Beijing-based Ziroom is China’s biggest operator of co-living facilities. With a valuation exceeding US$3 billion, Ziroom manages some 500,000 rooms nationwide, according to its website. Competitor Mofang has more than 200 complexes with 43,000 units in nine cities. Major domestic developers also have joined the market. China Vanke, the world’s largest developer by market capitalization, launched its Port Apartment co-living brand in 2016 and now has 60 projects across the country.

As in other markets, Chinese co-living tenants are generally young (Vanke has said that 95 percent of Port Apartment occupants are under age 32). In other ways, however, the Chinese model can be quite different. Given their popularity, many facilities in China impose a selection process, so occupants tend to fit a particular profile.

According to Iris Belle, assistant professor at Shanghai’s Tongji University College of Architecture and Urban Planning, the average co-living tenant “is someone looking for short-term accommodation, has plenty of money, and is well mannered and educated—often with a degree from a foreign university. A high proportion are women, who are attracted by the convenience and safety of this type of lifestyle.”

Facility management tends to be very app-based, partly because tenants are adept at using handsets, and partly because the apps offer operators a way to capture an entire value chain of related services. Virtually everything connected with the co-living lifestyle in China can be done using an app, from property searches to contractual issues to maintenance requests. The bigger players even offer online interior design options from a proprietary range of furniture, meaning that many apartments “feel like an Ikea showroom,” says Belle.

Adapting Older Properties

Relatively few co-living projects in China are newly built. Instead, they tend to be installed into older buildings such as underused office blocks, empty industrial facilities, or misconceived retail podiums that are master-leased by operators over eight to 20 years rather than being owned outright. This asset-light model keeps capital requirements low—a particularly serious issue in China, where property prices are often on a par with those in the West but rents are much lower. This business model dovetails with another emerging policy focus in China—the regeneration of inner-city areas that often feature many old or empty facilities that can be repurposed for socially beneficial uses.

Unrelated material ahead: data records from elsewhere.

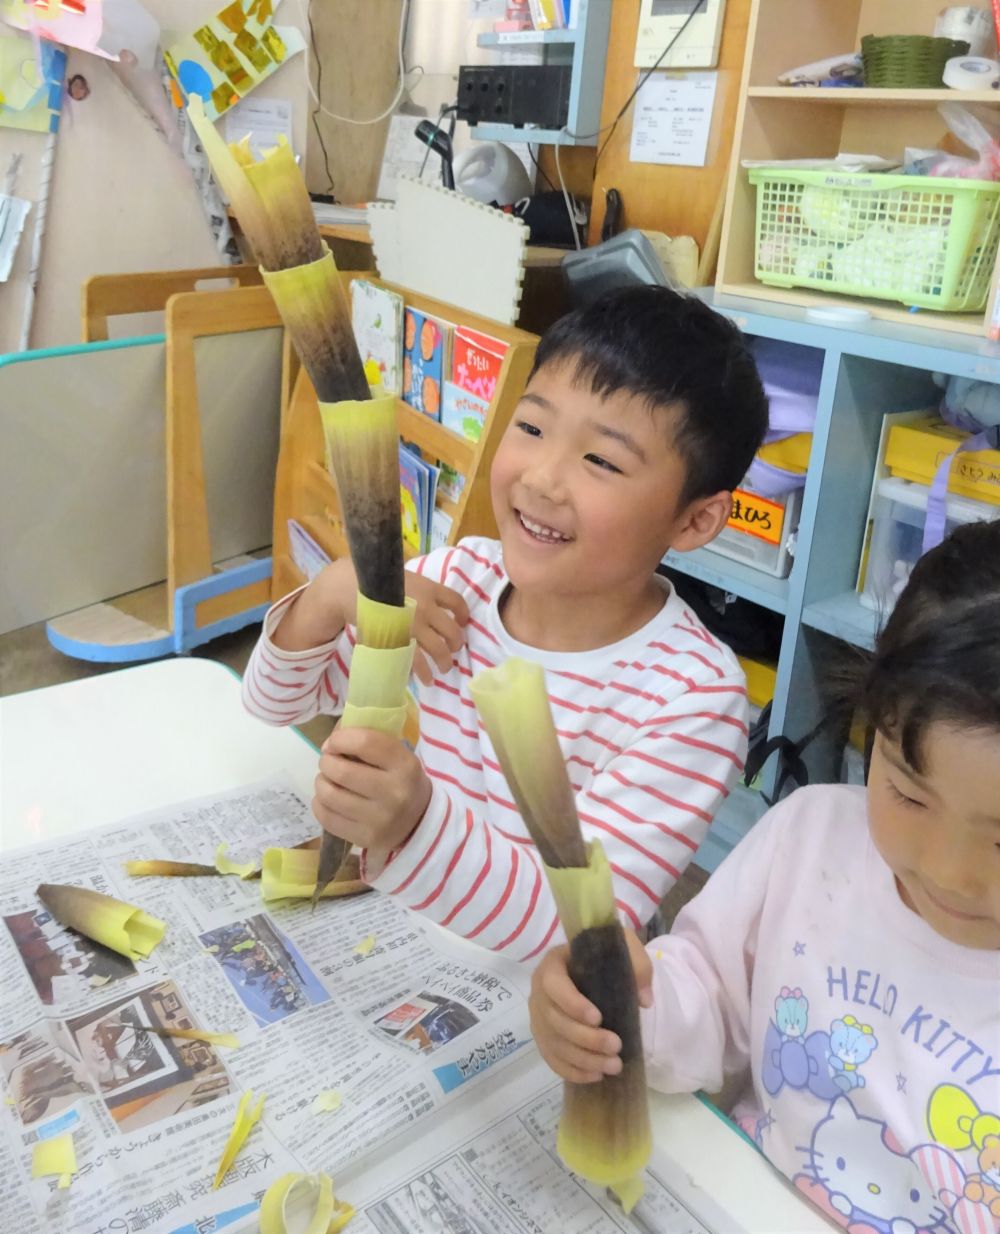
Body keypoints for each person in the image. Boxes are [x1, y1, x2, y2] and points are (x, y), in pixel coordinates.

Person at [243, 287, 768, 960]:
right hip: (409, 937)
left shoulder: (691, 698)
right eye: (531, 427)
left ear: (696, 519)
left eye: (601, 461)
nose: (543, 479)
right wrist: (329, 595)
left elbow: (575, 929)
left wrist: (412, 823)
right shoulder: (459, 580)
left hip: (542, 1007)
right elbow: (273, 701)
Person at [529, 520, 1000, 1234]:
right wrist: (622, 1008)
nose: (951, 872)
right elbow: (709, 999)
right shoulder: (809, 840)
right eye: (908, 793)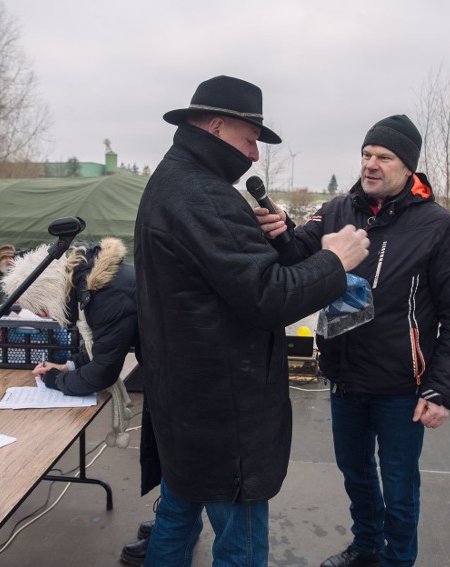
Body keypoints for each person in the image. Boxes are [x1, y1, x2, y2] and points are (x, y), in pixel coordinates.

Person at [134, 75, 370, 566]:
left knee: (176, 518)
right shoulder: (204, 196)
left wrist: (270, 241)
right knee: (239, 542)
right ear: (217, 126)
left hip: (185, 404)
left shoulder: (174, 181)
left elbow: (217, 280)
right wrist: (335, 261)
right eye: (250, 141)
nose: (255, 156)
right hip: (224, 416)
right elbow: (268, 296)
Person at [256, 114, 450, 567]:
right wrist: (282, 233)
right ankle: (366, 548)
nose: (371, 165)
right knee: (355, 473)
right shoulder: (337, 209)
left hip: (402, 386)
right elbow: (300, 255)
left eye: (384, 157)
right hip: (345, 375)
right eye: (366, 154)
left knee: (398, 486)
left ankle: (398, 559)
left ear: (408, 167)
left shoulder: (438, 225)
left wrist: (441, 389)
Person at [0, 238, 158, 565]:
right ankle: (174, 522)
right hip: (178, 366)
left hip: (182, 373)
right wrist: (68, 366)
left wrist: (54, 380)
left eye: (44, 310)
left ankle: (172, 535)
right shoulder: (93, 287)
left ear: (50, 295)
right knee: (177, 461)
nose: (51, 319)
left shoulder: (104, 298)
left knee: (176, 458)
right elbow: (96, 345)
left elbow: (101, 372)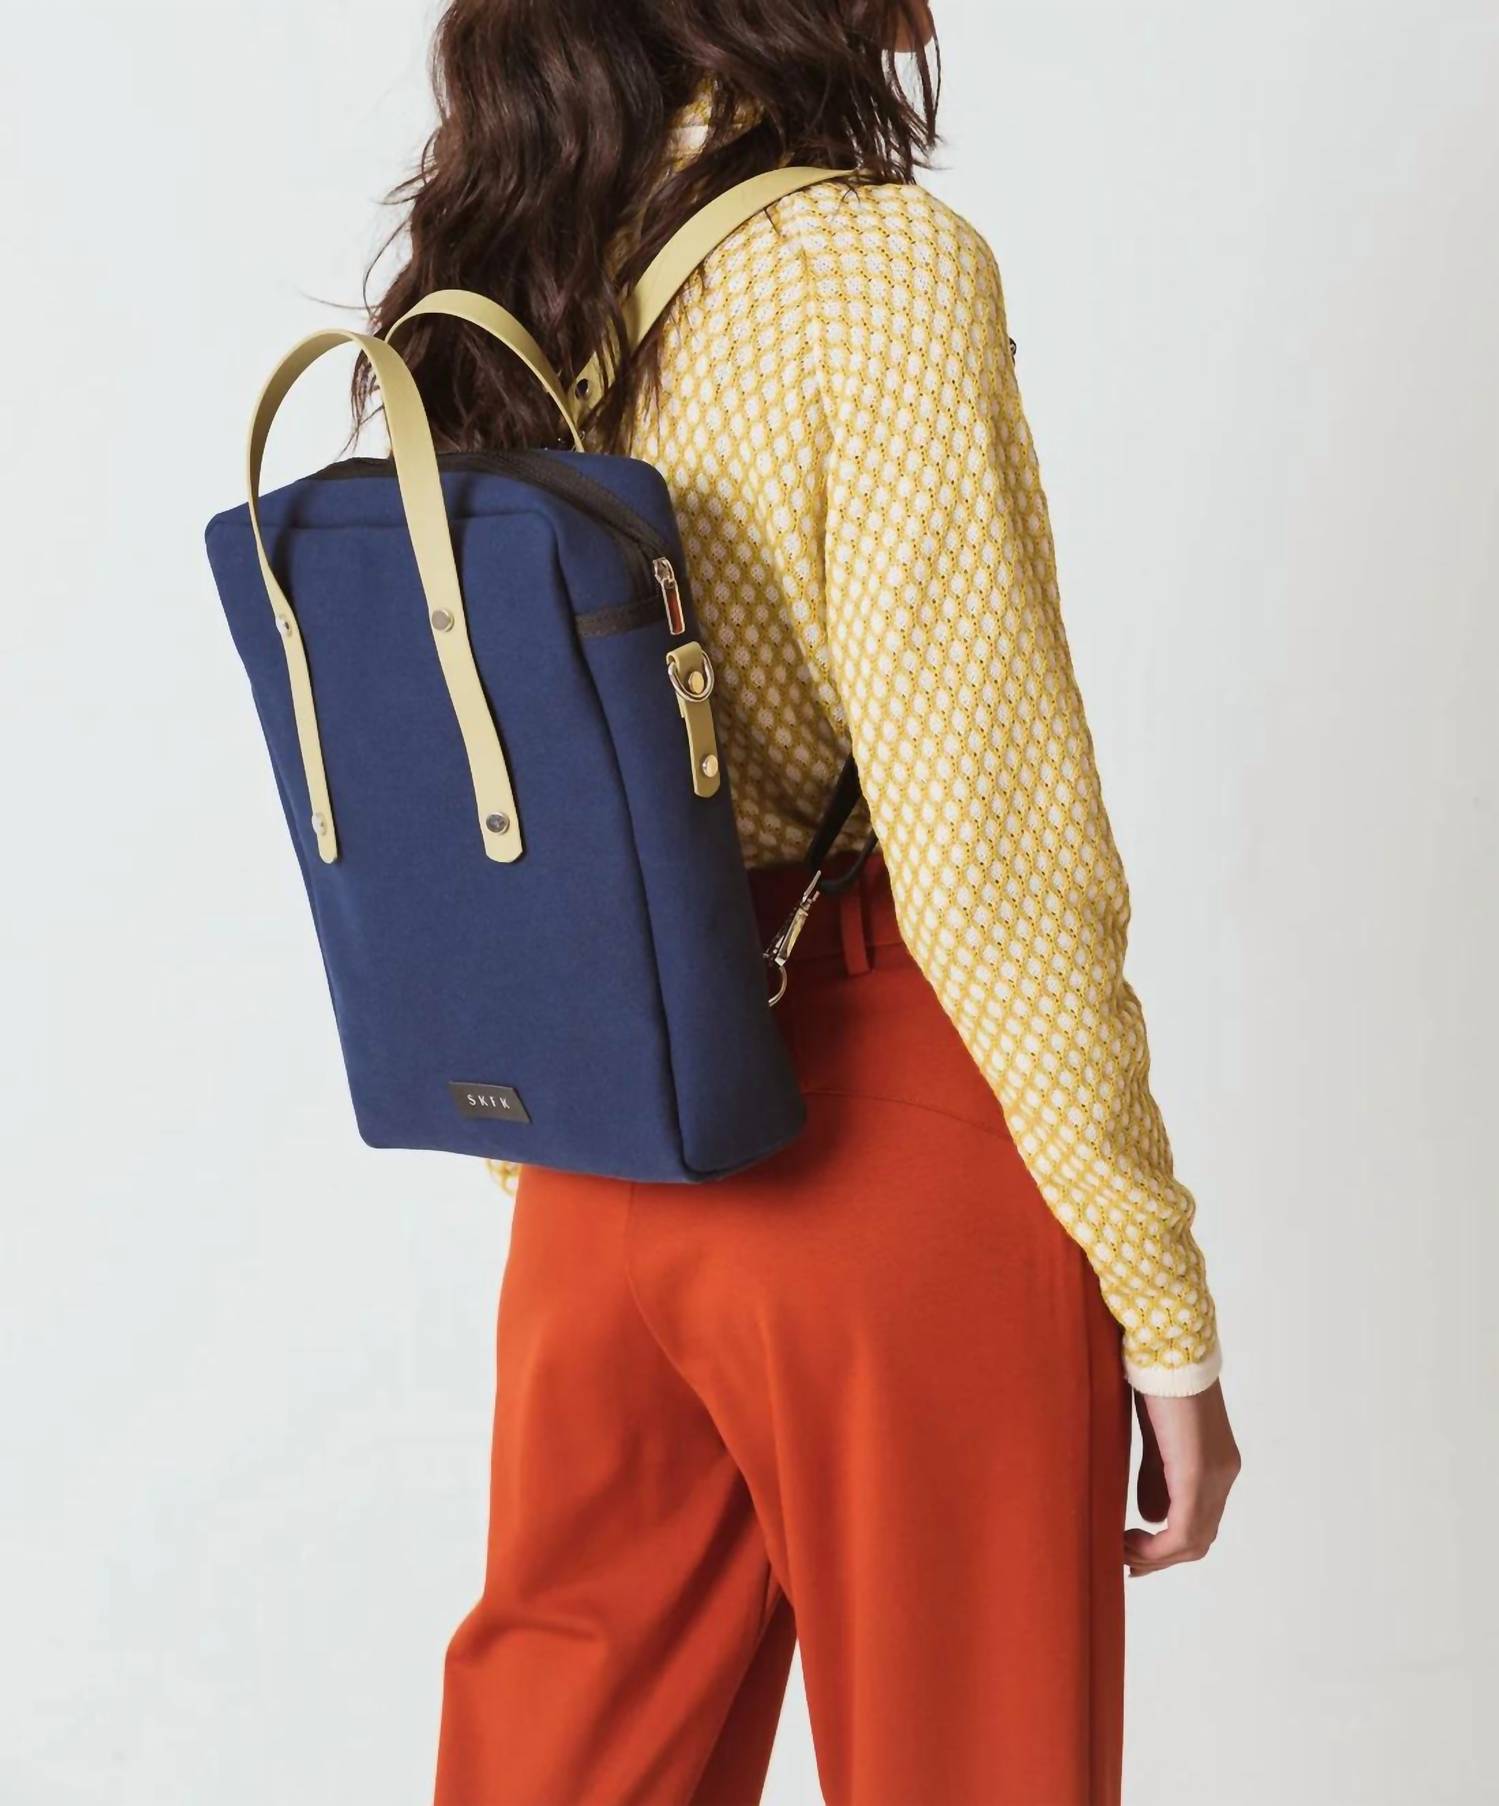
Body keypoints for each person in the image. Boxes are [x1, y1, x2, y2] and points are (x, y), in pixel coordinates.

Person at [362, 2, 1242, 1799]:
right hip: (882, 1123)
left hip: (604, 1152)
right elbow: (990, 838)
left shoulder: (502, 271)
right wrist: (1162, 1301)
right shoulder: (877, 271)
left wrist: (571, 1142)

The use of retrofitted stock means that many Chinese co-living rooms have odd dimensions. One foreign investor active in the sector compared the units to bowling alleys, given the need to fit many small, windowed living spaces into buildings with large floor plates.

Despite that, co-living in China is not cheap. One reason the sector has proven to be popular with major Chinese developers is that, unlike mass-market equivalents, co-living developments at least offer the chance to turn a profit. Belle notes that a 15-square-meter (162 sq ft) unit in Port Apartment’s Shanghai Zhang Hightech Park comes at a base price of Rmb4,500 (US$675) per month, with various add-ons adding perhaps another Rmb500 (US$70), making co-living rents higher per square foot than most privately owned rentals in the same area.

With venture capital firms actively engaged in the market, the boom in China’s nascent co-living sector is unlikely to end soon. Many operators are moving upmarket, creating mid- to high-end products for an older and wealthier client base. Plans are in place to adapt the concept to cater to China’s growing population of senior citizens. Belle says, “If you look at the demographics, the next frontier is ultimately elderly singles—widows or those who can’t live with their children but perhaps get an allowance from them. I have been involved in master-planning concepts to create resort-like residences [for seniors] in the countryside, where land is cheaper and the environment better. They start at a younger age, when they are still mobile and want to live with their peers. Then when they age and need medical assistance, they are already in place.”